Study material –
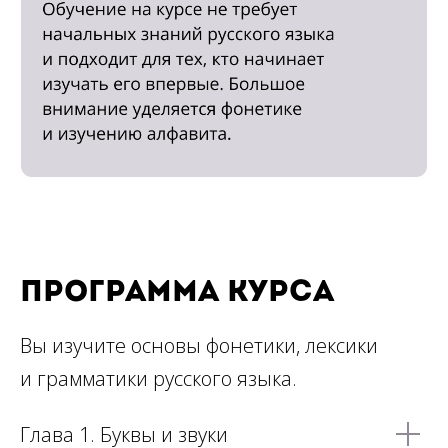
программа курса
Вы изучите основы фонетики, лексики
и грамматики русского языка.
Глава 1. Буквы и звуки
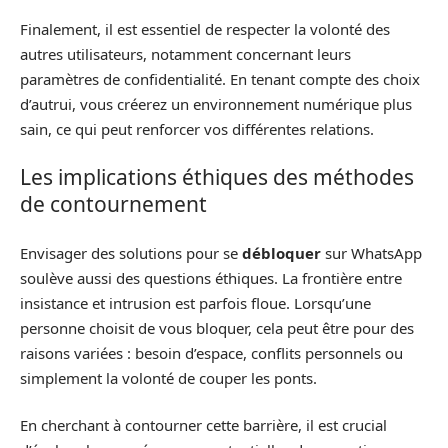
Finalement, il est essentiel de respecter la volonté des
autres utilisateurs, notamment concernant leurs
paramètres de confidentialité. En tenant compte des choix
d’autrui, vous créerez un environnement numérique plus
sain, ce qui peut renforcer vos différentes relations.
Les implications éthiques des méthodes
de contournement
Envisager des solutions pour se
débloquer
sur WhatsApp
soulève aussi des questions éthiques. La frontière entre
insistance et intrusion est parfois floue. Lorsqu’une
personne choisit de vous bloquer, cela peut être pour des
raisons variées : besoin d’espace, conflits personnels ou
simplement la volonté de couper les ponts.
En cherchant à contourner cette barrière, il est crucial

Your task –
Would you please reproduce verbatim the run of lines that opens the listing and ends with the line holding "sain, ce qui", and only that run, leaving every picture out?

Output of the exercise –
программа курса
Вы изучите основы фонетики, лексики
и грамматики русского языка.
Глава 1. Буквы и звуки
Finalement, il est essentiel de respecter la volonté des
autres utilisateurs, notamment concernant leurs
paramètres de confidentialité. En tenant compte des choix
d’autrui, vous créerez un environnement numérique plus
sain, ce qui peut renforcer vos différentes relations.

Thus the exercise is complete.